Blythe entered the 2018 season as the starting right guard after incumbent starter Jamon Brown was suspended the first two games of the year. Upon Brown's return, Blythe maintained his starting role.

On March 26, 2020, Blythe re-signed with the Rams.

===Kansas City Chiefs===
Blythe signed with the Kansas City Chiefs on April 5, 2021.

===Seattle Seahawks===
Blythe signed with the Seattle Seahawks on March 21, 2022.

Blythe played and started 17 games in his one season with the Seahawks. He also started in the wild card round for the Seahawks.

On February 28, 2023, Blythe announced his retirement from the NFL after seven seasons.

==Personal life==
Blythe is a graduate of Williamsburg (Iowa) High School, where he was a two-time all-state football player at center and a three-time state champion in wrestling.

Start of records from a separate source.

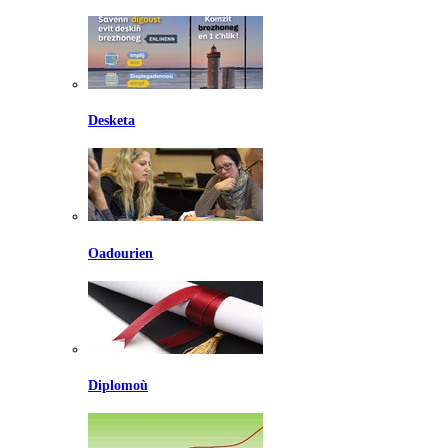
Desketa
Oadourien
Diplomoù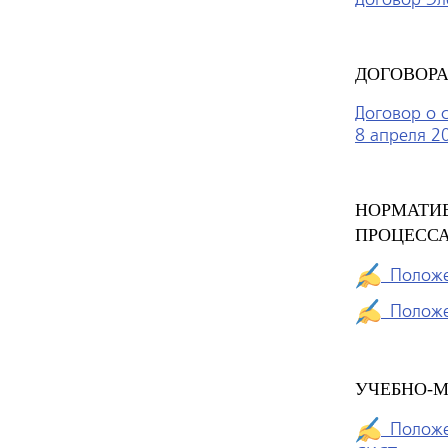
ДОГОВОРА
Договор о 
8 апреля 2
НОРМАТИВ
ПРОЦЕСС
Положе
Положе
УЧЕБНО-М
Положен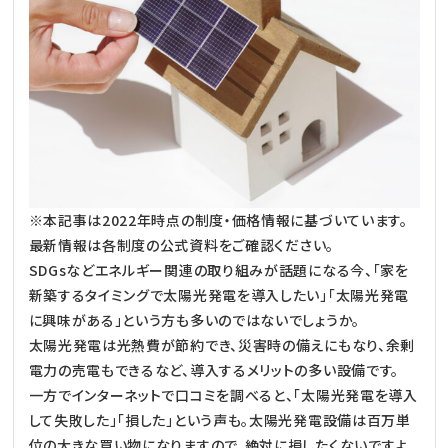
※本記事は2022年時点の制度・価格情報に基づいています。
最新情報は各制度の公式資料をご確認ください。
SDGsなどエネルギー関連の取り組みが話題になる今、「家を
新築するタイミングで太陽光発電を導入したい」「太陽光発電
に興味がある」という方も多いのではないでしょうか。
太陽光発電は光熱費が節約でき、災害時の備えにもなり、余剰
電力の売電もできるなど、導入するメリットの多い設備です。
一方でインターネットで口コミを調べると、「太陽光発電を導入
して失敗した」「損した」という声も。太陽光発電設備は百万単
位の大きな買い物になりますので、絶対に損したくないですよ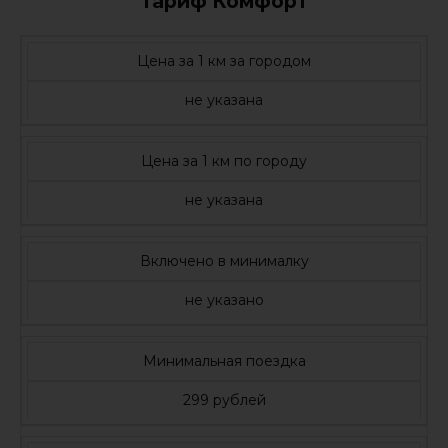
Тариф Комфорт
Цена за 1 км за городом
не указана
Цена за 1 км по городу
не указана
Включено в минималку
не указано
Минимальная поездка
299 рублей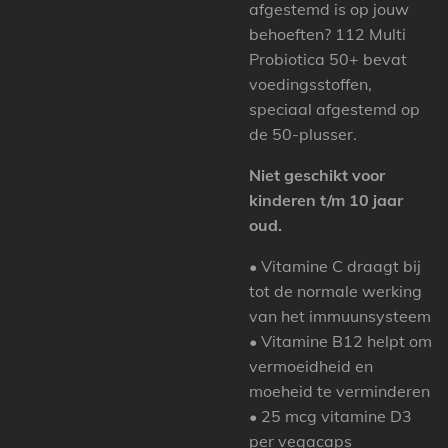
afgestemd is op jouw
behoeften? 112 Multi
Probiotica 50+ bevat
voedingsstoffen,
speciaal afgestemd op
de 50-plusser.
Niet geschikt voor
kinderen t/m 10 jaar
oud.
• Vitamine C draagt bij
tot de normale werking
van het immuunsysteem
• Vitamine B12 helpt om
vermoeidheid en
moeheid te verminderen
• 25 mcg vitamine D3
per vegacaps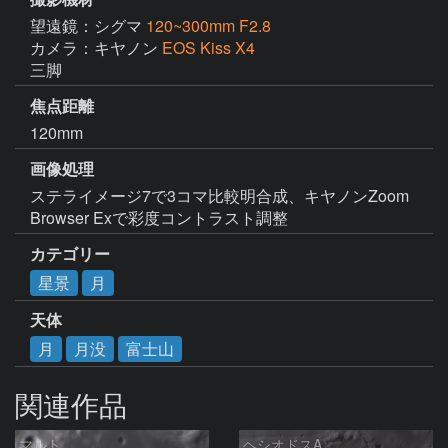
望遠鏡：シグマ
120~300mm F2.8
カメラ：キヤノン
EOS Kiss X4
三脚
焦点距離
120mm
画像処理
ステライメージ7で3コマ比較明合成、キヤノンZoom 
Browser Exで彩度コントラスト調整
カテゴリー
星景
月
天体
月
月没
富士山
関連作品
マルト
ヘシオドスA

He married Kiley Ritchie, daughter of his high school football coach, in 2015. The two had known each other since elementary school, but did not begin dating until college. In June 2016, he and his wife had a son. In January 2020, he and his wife had their second child, a daughter. In October 2022, the couple welcomed their third child, a daughter, into the world.